The code I have right now is:
# imports
import os
import pandas as pd
import re
import docx2txt
import textract
import antiword
all_bod = []
all_cn = []
all_location = []
all_fedaid = []
all_contractcode = []
all_contractitems = []
all_file = []
text = ' PAGE 1
BID OPENING DATE 07/25/18 FROM 0.2 MILES WEST OF ICE HOUSE 07/26/18 CONTRACT NUMBER 03-2F1304 ROAD TO 0.015 MILES WEST OF CONTRACT CODE 'A '
LOCATION 03-ED-50-39.5/48.7 DIVISION HIGHWAY ROAD 44 CONTRACT ITEMS
INSTALL SANDTRAPS AND PULLOUTS FEDERAL AID ACNH-P050-(146)E
PAGE 1
BID OPENING DATE 07/25/18 IN EL DORADO COUNTY AT VARIOUS 07/26/18 CONTRACT NUMBER 03-2H6804 LOCATIONS ALONG ROUTES 49 AND 193 CONTRACT CODE 'C ' LOCATION 03-ED-0999-VAR 13 CONTRACT ITEMS
TREE REMOVAL FEDERAL AID NONE
PAGE 1
BID OPENING DATE 07/25/18 IN LOS ANGELES, INGLEWOOD AND 07/26/18 CONTRACT NUMBER 07-296304 CULVER CITY, FROM I-105 TO PORT CONTRACT CODE 'B '
LOCATION 07-LA-405-R21.5/26.3 ROAD UNDERCROSSING 55 CONTRACT ITEMS
ROADWAY SAFETY IMPROVEMENT FEDERAL AID ACIM-405-3(056)E'
bod1 = re.search('BID OPENING DATE \s+ (\d+\/\d+\/\d+)', text)
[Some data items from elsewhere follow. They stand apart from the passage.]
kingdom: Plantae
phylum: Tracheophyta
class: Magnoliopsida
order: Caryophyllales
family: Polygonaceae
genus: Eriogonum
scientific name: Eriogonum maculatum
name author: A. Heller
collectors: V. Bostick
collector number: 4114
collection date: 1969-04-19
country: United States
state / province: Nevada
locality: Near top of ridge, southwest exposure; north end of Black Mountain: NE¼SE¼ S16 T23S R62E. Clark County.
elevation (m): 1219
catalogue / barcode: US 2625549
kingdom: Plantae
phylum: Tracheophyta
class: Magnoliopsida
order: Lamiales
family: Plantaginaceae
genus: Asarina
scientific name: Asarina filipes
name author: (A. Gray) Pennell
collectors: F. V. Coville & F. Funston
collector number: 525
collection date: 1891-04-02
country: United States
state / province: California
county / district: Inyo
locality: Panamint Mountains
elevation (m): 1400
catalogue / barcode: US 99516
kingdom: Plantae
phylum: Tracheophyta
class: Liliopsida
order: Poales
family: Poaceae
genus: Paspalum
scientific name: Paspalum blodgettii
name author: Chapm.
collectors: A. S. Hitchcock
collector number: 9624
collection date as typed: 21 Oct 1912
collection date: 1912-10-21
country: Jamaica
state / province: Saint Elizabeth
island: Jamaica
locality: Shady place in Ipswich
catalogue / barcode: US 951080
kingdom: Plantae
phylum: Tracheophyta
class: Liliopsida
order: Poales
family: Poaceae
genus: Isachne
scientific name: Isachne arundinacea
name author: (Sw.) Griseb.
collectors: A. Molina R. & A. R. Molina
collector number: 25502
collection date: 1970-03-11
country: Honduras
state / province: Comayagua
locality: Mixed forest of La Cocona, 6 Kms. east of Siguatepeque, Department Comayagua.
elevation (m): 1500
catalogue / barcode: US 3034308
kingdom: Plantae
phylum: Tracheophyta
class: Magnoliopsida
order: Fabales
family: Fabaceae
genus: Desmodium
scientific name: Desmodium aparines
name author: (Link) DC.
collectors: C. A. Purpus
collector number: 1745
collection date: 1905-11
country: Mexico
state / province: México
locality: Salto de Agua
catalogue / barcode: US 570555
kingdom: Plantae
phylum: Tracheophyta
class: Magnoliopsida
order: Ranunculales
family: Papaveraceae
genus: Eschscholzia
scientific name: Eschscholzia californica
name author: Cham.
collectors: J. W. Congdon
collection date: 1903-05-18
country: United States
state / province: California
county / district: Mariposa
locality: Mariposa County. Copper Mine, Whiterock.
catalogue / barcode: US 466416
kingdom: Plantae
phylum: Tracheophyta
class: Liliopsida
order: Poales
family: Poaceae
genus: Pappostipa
bod2 = re.search('BID OPENING DATE\n\n(\d+\/\d+\/\d+)', text)
if not(bod1 is None):
bod = bod1.group(1)
elif not(bod2 is None):
bod = bod2.group(1)
else:
bod = 'NA'
all_bod.append(bod)
# creating contract number
cn1 = re.search('CONTRACT NUMBER\n+(.*)', text)
cn2 = re.search('CONTRACT NUMBER\s+(.........)', text)
if not(cn1 is None):
cn = cn1.group(1)
elif not(cn2 is None):
cn = cn2.group(1)
else:
cn = 'NA'
all_cn.append(cn)
# location
location1 = re.search('LOCATION \s+\S+', text)
location2 = re.search('LOCATION \n+\S+', text)
if not(location1 is None):
location = location1.group(0)
elif not(location2 is None):
location = location2.group(0)
else:
location = 'NA'
all_location.append(location)
# federal aid
fedaid = re.search('FEDERAL AID\s+\S+', text)
fedaid = fedaid.group(0)
all_fedaid.append(fedaid)
# contract code
contractcode = re.search('CONTRACT CODE\s+\S+', text)
contractcode = contractcode.group(0)
all_contractcode.append(contractcode)
# contract items
contractitems = re.search('\d+ CONTRACT ITEMS', text)
contractitems = contractitems.group(0)
all_contractitems.append(contractitems)
This code parses the only first instance of these variables in the text.
| contract-number | location | contract-items | contract-code | federal-aid |
|---|---|---|---|---|
| 03-2F1304 | 03-ED-50-39.5/48.7 | 44 | A | ACNH-P050-(146)E |
But, I am trying to figure out a way to get all possible instances in different observations.
| contract-number | location | contract-items | contract-code | federal-aid |
|---|---|---|---|---|
| 03-2F1304 | 03-ED-50-39.5/48.7 | 44 | A | ACNH-P050-(146)E |
| 03-2H6804 | 03-ED-0999-VAR | 13 | C | NONE |
| 07-296304 | 07-LA-405-R21.5/26.3 | 55 | B | ACIM-405-3(056)E |
The all_variables in the code are for looping over multiple word files - we can ignore that if we want :).
Any leads would be super helpful. Thanks so much!